The datasets used and analyzed during the current study are available from the corresponding author on reasonable request.

Author Contributions

EKP—study design, execution and manuscript drafting; MD—manuscript drafting, critical discussion, and interpretation of data for the work; SNH—execution and analysis; TO—statistical analysis and manuscript drafting; DV—study design, execution and manuscript drafting and critical discussion. All authors contributed to editorial changes in the manuscript. All authors read and approved the final manuscript. All authors have participated sufficiently in the work and agreed to be accountable for all aspects of the work.

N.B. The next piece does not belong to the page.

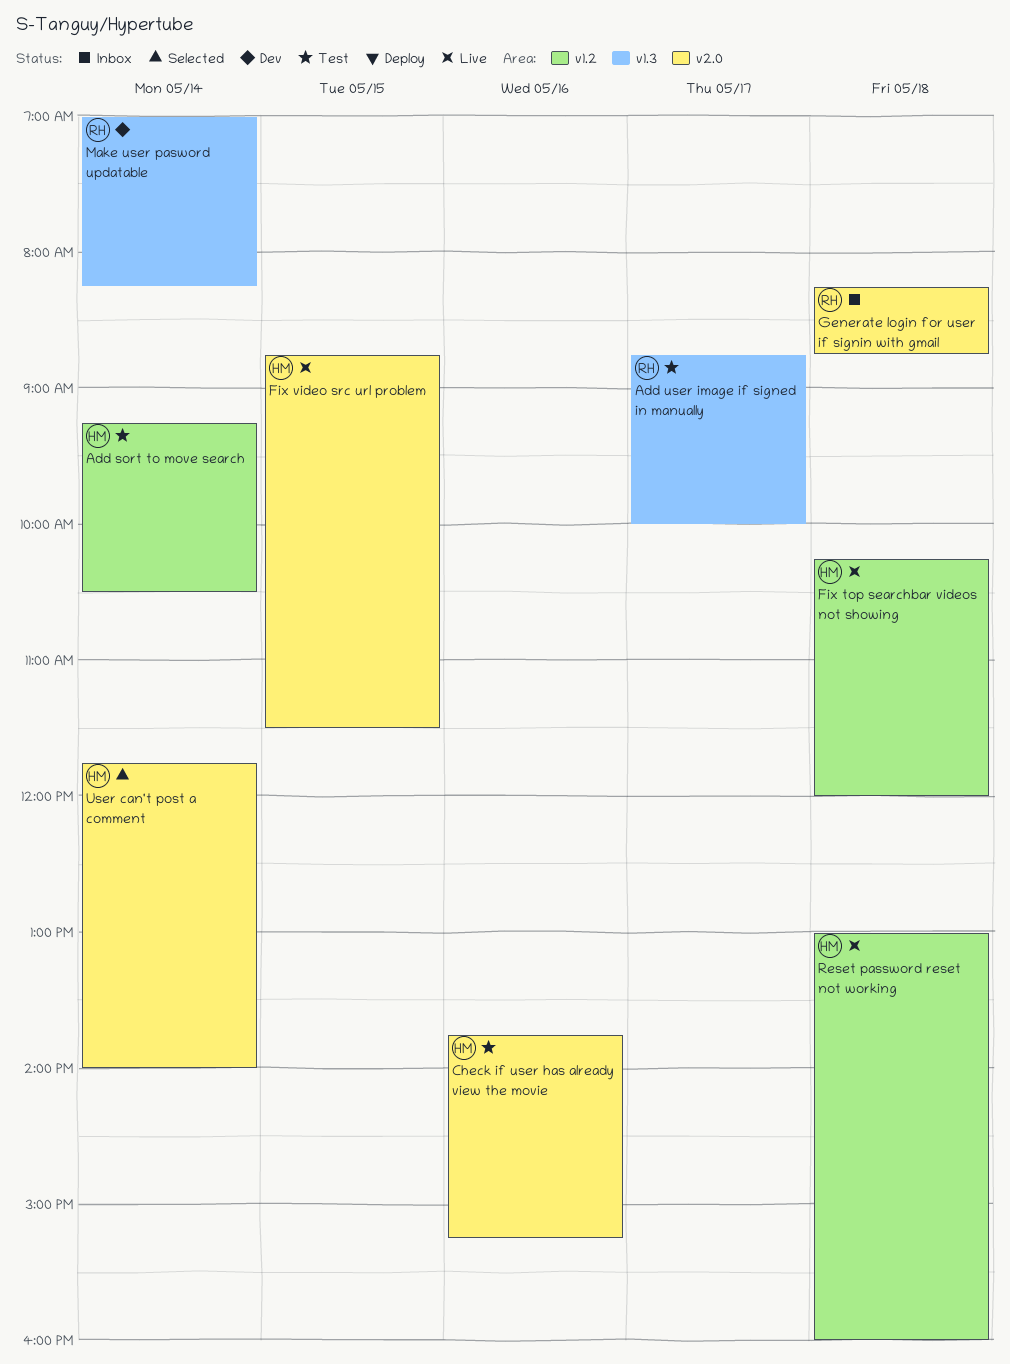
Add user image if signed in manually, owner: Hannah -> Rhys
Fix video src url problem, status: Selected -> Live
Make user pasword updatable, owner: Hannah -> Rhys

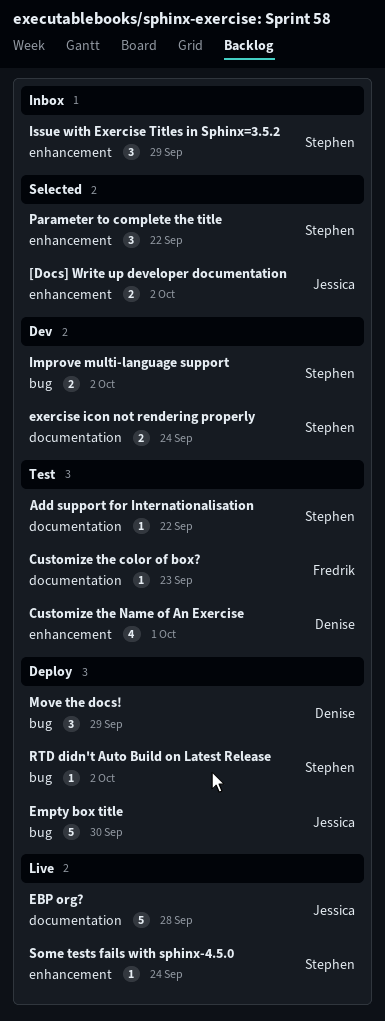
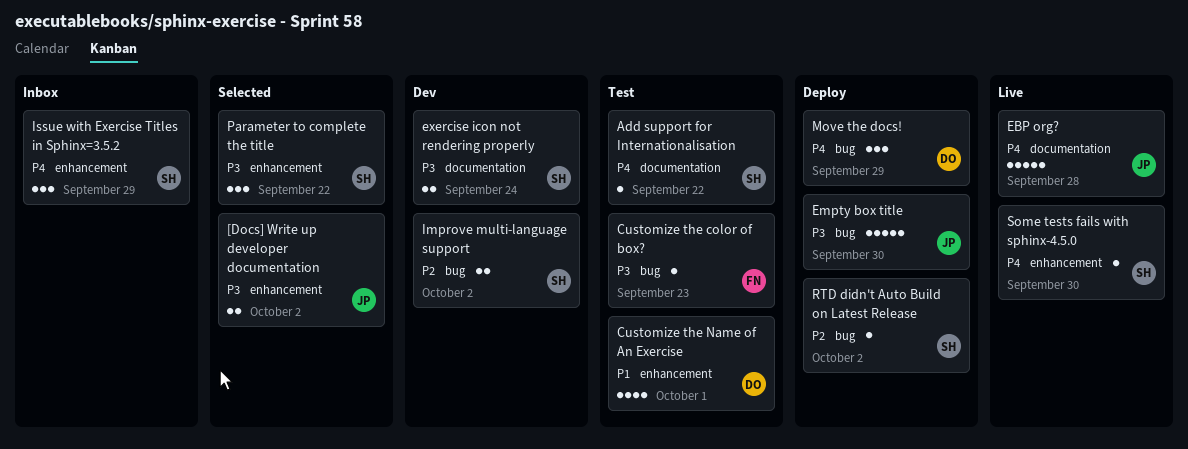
Customize the color of box?, label: documentation -> bug
Some tests fails with sphinx-4.5.0, due: Sep 24 -> Sep 30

Ethics Approval and Consent to Participate

The study was carried out in accordance with the guidelines of the Declaration of Helsinki. The study was approved by the Bnai-Zion Medical Center-Ethical Committee # 0017-22-BNZ. Because the data set did not contain patient identification information, all women received standard care and it was a retrospective data collection, the study was exempt from informed consent requirements.

Acknowledgment

Thanks to all the peer reviewers for their opinions and suggestions.

Funding

This research received no external funding.

Conflict of Interest

The authors declare no conflict of interest. Michael H. Dahan is serving as Editor-in-Chief of this journal. We declare that Michael H. Dahan had no involvement in the peer review of this article and has no access to information regarding its peer review. Full responsibility for the editorial process for this article was delegated to Liquan Wang of delegated editor.